↓↓↓

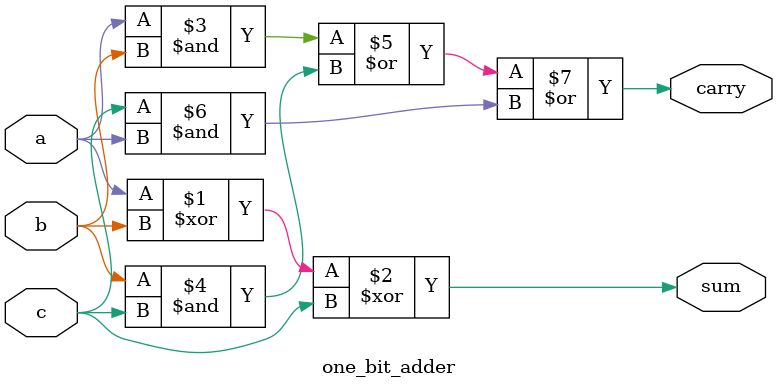
<source format=v>
module one_bit_adder (a,b,c,sum,carry);

input a;
input b;
input c;

output sum;
wire sum;
output carry;
wire carry;

assign sum = a^b^c;
assign carry = ((a&b)|(b&c)|(c&a));
    
endmodule

</source>
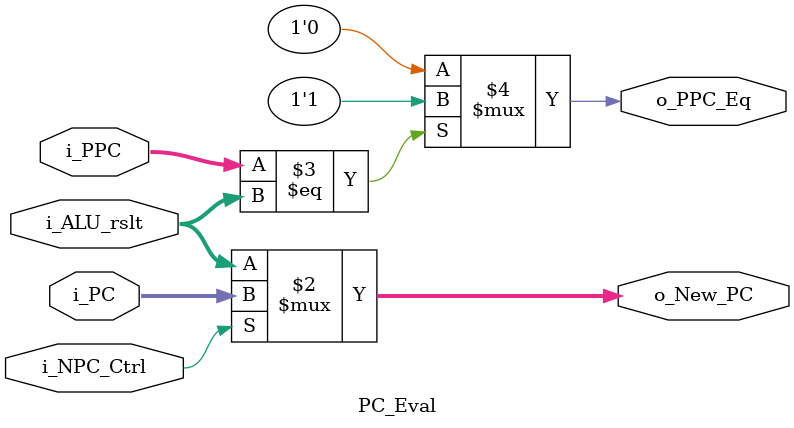
<source format=v>
`timescale 1ns / 1ps


`define WIDTH 32

module PC_Eval(

	/*Input data from ID/EX registers*/
    	input [`WIDTH-1:0] i_PC,
    	input [`WIDTH-1:0] i_ALU_rslt,
    	input [`WIDTH-1:0] i_PPC,

	/*Input Control Signal from Branch Unit*/
    	input i_NPC_Ctrl,

	/*Output data*/
    	output [`WIDTH-1:0] o_New_PC,    
    	output o_PPC_Eq
    	);
    
    /*New Program Counter Selection*/
    assign o_New_PC = (i_NPC_Ctrl == 1) ?   i_PC : 
                                            i_ALU_rslt;

    /*Check if the result of the predicted PC is equal to the ALU result (1 is equal / 0 not equal)*/
    assign o_PPC_Eq = (i_PPC == i_ALU_rslt)     ?   1'b1:   
                                                    1'b0;  
    
endmodule

</source>
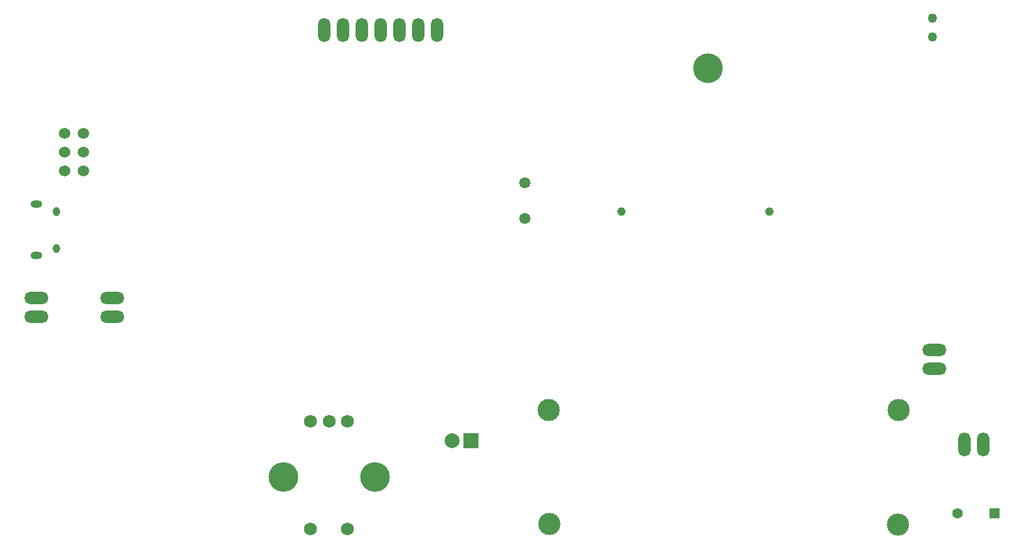
<source format=gbr>
G04 #@! TF.FileFunction,Soldermask,Bot*
%FSLAX46Y46*%
G04 Gerber Fmt 4.6, Leading zero omitted, Abs format (unit mm)*
G04 Created by KiCad (PCBNEW 4.0.2-stable) date 27/06/2016 23:08:48*
%MOMM*%
G01*
G04 APERTURE LIST*
%ADD10C,0.100000*%
%ADD11O,3.276600X1.638300*%
%ADD12O,1.638300X3.276600*%
%ADD13C,3.000000*%
%ADD14R,1.400000X1.400000*%
%ADD15C,1.400000*%
%ADD16R,2.000000X2.000000*%
%ADD17C,2.000000*%
%ADD18C,1.750000*%
%ADD19O,4.000000X4.000000*%
%ADD20O,0.950000X1.250000*%
%ADD21O,1.550000X1.000000*%
%ADD22C,1.501140*%
%ADD23C,4.000000*%
%ADD24C,1.524000*%
%ADD25C,1.155700*%
%ADD26C,1.270000*%
G04 APERTURE END LIST*
D10*
D11*
X97880000Y-100770000D03*
X97880000Y-98230000D03*
D12*
X151980000Y-61950000D03*
X149440000Y-61950000D03*
X146900000Y-61950000D03*
X144360000Y-61950000D03*
X141820000Y-61950000D03*
X139280000Y-61950000D03*
X136740000Y-61950000D03*
D11*
X219120000Y-107770000D03*
X219120000Y-105230000D03*
D13*
X167050000Y-113400000D03*
X167100000Y-128800000D03*
X214200000Y-128900000D03*
X214300000Y-113400000D03*
D14*
X227270000Y-127350000D03*
D15*
X222270000Y-127350000D03*
D16*
X156500000Y-117500000D03*
D17*
X153960000Y-117500000D03*
D18*
X139892900Y-114926300D03*
X134892900Y-114926300D03*
X137392900Y-114926300D03*
X134892900Y-129426300D03*
X139892900Y-129426300D03*
D19*
X131192900Y-122426300D03*
X143592900Y-122426300D03*
D20*
X100562540Y-86499100D03*
X100562540Y-91499100D03*
D21*
X97862540Y-85499100D03*
X97862540Y-92499100D03*
D22*
X163780000Y-82599060D03*
X163780000Y-87480940D03*
D23*
X188500000Y-67150000D03*
D24*
X101700000Y-75931800D03*
X104240000Y-75931800D03*
X101700000Y-78471800D03*
X104240000Y-78471800D03*
X101700000Y-81011800D03*
X104240000Y-81011800D03*
D12*
X223170000Y-118000000D03*
X225710000Y-118000000D03*
D11*
X108120000Y-100770000D03*
X108120000Y-98230000D03*
D25*
X196848880Y-86500000D03*
X176851460Y-86500000D03*
D26*
X218880000Y-62880000D03*
X218880000Y-60340000D03*
M02*

</source>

↑↑↑

EXERCISE DIRECTIONS:
Leave images out of the retyped records; keep all else exact.

RESULT:
<source format=v>
module one_bit_adder (a,b,c,sum,carry);

input a;
input b;
input c;

output sum;
wire sum;
output carry;
wire carry;

assign sum = a^b^c;
assign carry = ((a&b)|(b&c)|(c&a));
    
endmodule

</source>
<source format=v>
`timescale 1ns / 1ps


`define WIDTH 32

module PC_Eval(

	/*Input data from ID/EX registers*/
    	input [`WIDTH-1:0] i_PC,
    	input [`WIDTH-1:0] i_ALU_rslt,
    	input [`WIDTH-1:0] i_PPC,

	/*Input Control Signal from Branch Unit*/
    	input i_NPC_Ctrl,

	/*Output data*/
    	output [`WIDTH-1:0] o_New_PC,    
    	output o_PPC_Eq
    	);
    
    /*New Program Counter Selection*/
    assign o_New_PC = (i_NPC_Ctrl == 1) ?   i_PC : 
                                            i_ALU_rslt;

    /*Check if the result of the predicted PC is equal to the ALU result (1 is equal / 0 not equal)*/
    assign o_PPC_Eq = (i_PPC == i_ALU_rslt)     ?   1'b1:   
                                                    1'b0;  
    
endmodule

</source>
<source format=gbr>
G04 #@! TF.FileFunction,Soldermask,Bot*
%FSLAX46Y46*%
G04 Gerber Fmt 4.6, Leading zero omitted, Abs format (unit mm)*
G04 Created by KiCad (PCBNEW 4.0.2-stable) date 27/06/2016 23:08:48*
%MOMM*%
G01*
G04 APERTURE LIST*
%ADD10C,0.100000*%
%ADD11O,3.276600X1.638300*%
%ADD12O,1.638300X3.276600*%
%ADD13C,3.000000*%
%ADD14R,1.400000X1.400000*%
%ADD15C,1.400000*%
%ADD16R,2.000000X2.000000*%
%ADD17C,2.000000*%
%ADD18C,1.750000*%
%ADD19O,4.000000X4.000000*%
%ADD20O,0.950000X1.250000*%
%ADD21O,1.550000X1.000000*%
%ADD22C,1.501140*%
%ADD23C,4.000000*%
%ADD24C,1.524000*%
%ADD25C,1.155700*%
%ADD26C,1.270000*%
G04 APERTURE END LIST*
D10*
D11*
X97880000Y-100770000D03*
X97880000Y-98230000D03*
D12*
X151980000Y-61950000D03*
X149440000Y-61950000D03*
X146900000Y-61950000D03*
X144360000Y-61950000D03*
X141820000Y-61950000D03*
X139280000Y-61950000D03*
X136740000Y-61950000D03*
D11*
X219120000Y-107770000D03*
X219120000Y-105230000D03*
D13*
X167050000Y-113400000D03*
X167100000Y-128800000D03*
X214200000Y-128900000D03*
X214300000Y-113400000D03*
D14*
X227270000Y-127350000D03*
D15*
X222270000Y-127350000D03*
D16*
X156500000Y-117500000D03*
D17*
X153960000Y-117500000D03*
D18*
X139892900Y-114926300D03*
X134892900Y-114926300D03*
X137392900Y-114926300D03*
X134892900Y-129426300D03*
X139892900Y-129426300D03*
D19*
X131192900Y-122426300D03*
X143592900Y-122426300D03*
D20*
X100562540Y-86499100D03*
X100562540Y-91499100D03*
D21*
X97862540Y-85499100D03*
X97862540Y-92499100D03*
D22*
X163780000Y-82599060D03*
X163780000Y-87480940D03*
D23*
X188500000Y-67150000D03*
D24*
X101700000Y-75931800D03*
X104240000Y-75931800D03*
X101700000Y-78471800D03*
X104240000Y-78471800D03*
X101700000Y-81011800D03*
X104240000Y-81011800D03*
D12*
X223170000Y-118000000D03*
X225710000Y-118000000D03*
D11*
X108120000Y-100770000D03*
X108120000Y-98230000D03*
D25*
X196848880Y-86500000D03*
X176851460Y-86500000D03*
D26*
X218880000Y-62880000D03*
X218880000Y-60340000D03*
M02*

</source>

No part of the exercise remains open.